La Châtelaine, La Piècette & the Juliénas Signal
The Montanet family produces a diverse, multi-label portfolio of approximately 120,000 bottles per year across Domaine de la Cadette, Domaine Montanet-Thoden, and La Sœur Cadette. The core is Chardonnay from Vézelay — crystalline, saline, and mineral — but the range extends to Pinot Noir, Gamay, Melon de Bourgogne, and even the ancient César grape. La Sœur Cadette specifically encompasses the négociant wines: Chablis, Mâcon, Bourgogne Blanc and Rouge, and the Beaujolais crus. All share the same vinification ethos: native yeasts, no chaptalisation, minimal sulphur, and a relentless pursuit of freshness.

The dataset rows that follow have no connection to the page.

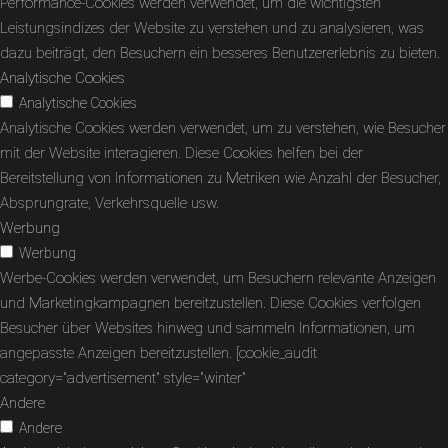
Performance-Cookies werden verwendet, um die wichtigsten
Leistungsindizes der Website zu verstehen und zu analysieren, was
dazu beiträgt, den Besuchern ein besseres Benutzererlebnis zu bieten.
Analytische Cookies
Analytische Cookies
Analytische Cookies werden verwendet, um zu verstehen, wie Besucher
mit der Website interagieren. Diese Cookies helfen bei der
Bereitstellung von Informationen zu Metriken wie Anzahl der Besucher,
Absprungrate, Verkehrsquelle usw.
Werbung
Werbung
Werbe-Cookies werden verwendet, um Besuchern relevante Anzeigen
und Marketingkampagnen bereitzustellen. Diese Cookies verfolgen
Besucher über Websites hinweg und sammeln Informationen, um
angepasste Anzeigen bereitzustellen. [cookie_audit
category="advertisement" style="winter"
Andere
Andere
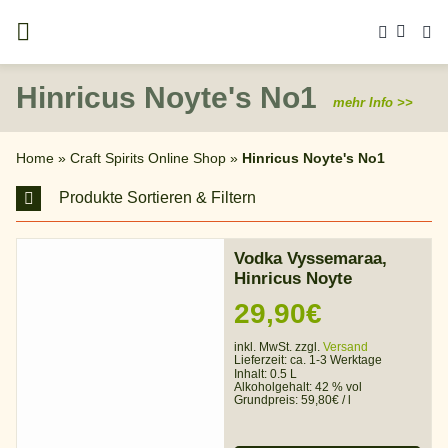
Zum
Inhalt
springen
Hinricus Noyte's No1
mehr Info >>
Home
»
Craft Spirits Online Shop
»
Hinricus Noyte's No1
Produkte Sortieren & Filtern
Vodka Vyssemaraa,
Hinricus Noyte
29,90
€
inkl. MwSt. zzgl.
Versand
Lieferzeit:
ca. 1-3 Werktage
Inhalt: 0.5 L
Alkoholgehalt:
42 % vol
Grundpreis:
59,80
€
/
l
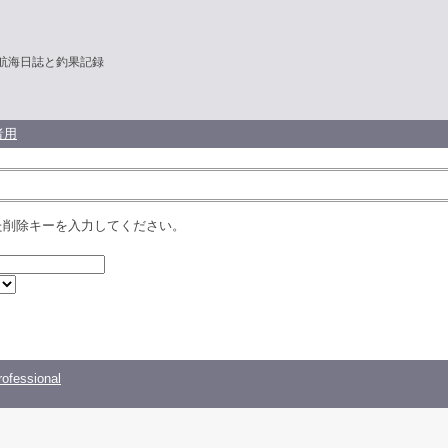
Oの航海日誌と釣果記録
者用
た削除キーを入力してください。
ofessional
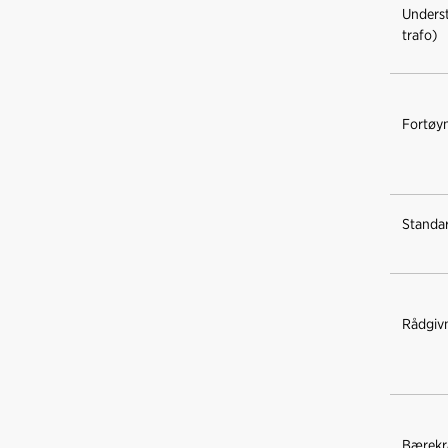
Underste
trafo)
Fortøyn
Standar
Rådgivn
Bærekra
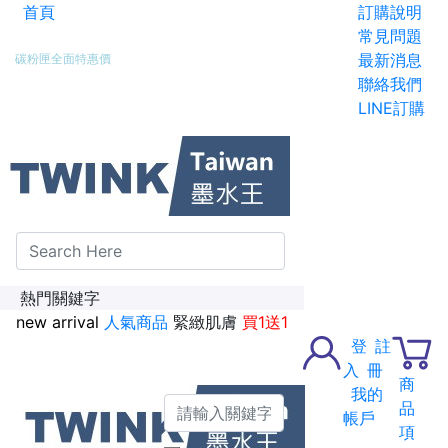
首頁
訂購說明
新加入會員送紅利金100點
常見問題
最新消息
碳粉匣全面特惠價
聯絡我們
LINE訂購
熱門關鍵字
new arrival
人氣商品
緊緻肌膚
買1送1
登
註
入
冊
商
我的
品
帳戶
項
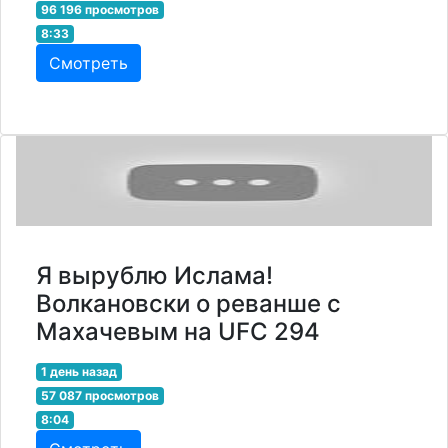
96 196 просмотров
8:33
Смотреть
Я вырублю Ислама!
Волкановски о реванше с
Махачевым на UFC 294
1 день назад
57 087 просмотров
8:04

The Vézelay Revolution & the Montanet Hand
La Sœur Cadette and the Montanet family are not merely making wine; they are rewriting the story of Vézelay. In a region that had fallen into obscurity — dismissed as a viticultural cul-de-sac between Chablis and the Côte d'Or — they have proven that the Kimmeridgian limestone and clay of the Morvan can produce wines of crystalline purity, mineral depth, and genuine nobility. Their role in securing village-level AOC status for Vézelay in 2017 was the culmination of three decades of organic farming, precise winemaking, and unwavering belief in a forgotten terroir.
The legacy of the Montanets is the legacy of a quiet, peaceful revolution. Jean and Catherine began with a cooperative and a dream; they ended with an estate, a négociant label, and a reputation that draws natural wine pilgrims from across the world. Valentin has inherited not just the vineyards, but the philosophy — organic viticulture, native yeasts, minimal sulphur, and the refusal to chase fashion. His expansion into négociant wines from Chablis, Mâcon, and Beaujolais is not a departure from this philosophy but an extension of it: a search for honest fruit from honest growers, handled with the same transparency that defines the estate.
The future is one of continuity and gentle expansion. As the Vézelay vines accumulate another year of organic wisdom, as the négociant network deepens, and as the family's wines continue to appear on the lists of Le Chateaubriand, Le Bougainville, and the finest natural wine bars of Paris, London, and New York, La Sœur Cadette remains what it has always intended to be: the youngest sister, growing up in the shadow of a great family, but finding her own voice — clear, mineral, and profoundly alive. The story of La Sœur Cadette is the story of a family who looked at a declining vineyard region and saw not a dead end, but a destiny — and who proved that the best bottle from Vézelay is the one that needs no explanation, only a glass, a meal, and the patience to let the limestone speak.
"The wines are very regular and remarkably frank in their expression. High-flying whites with pure fruit that highlight all the potential of the Vézelay sector."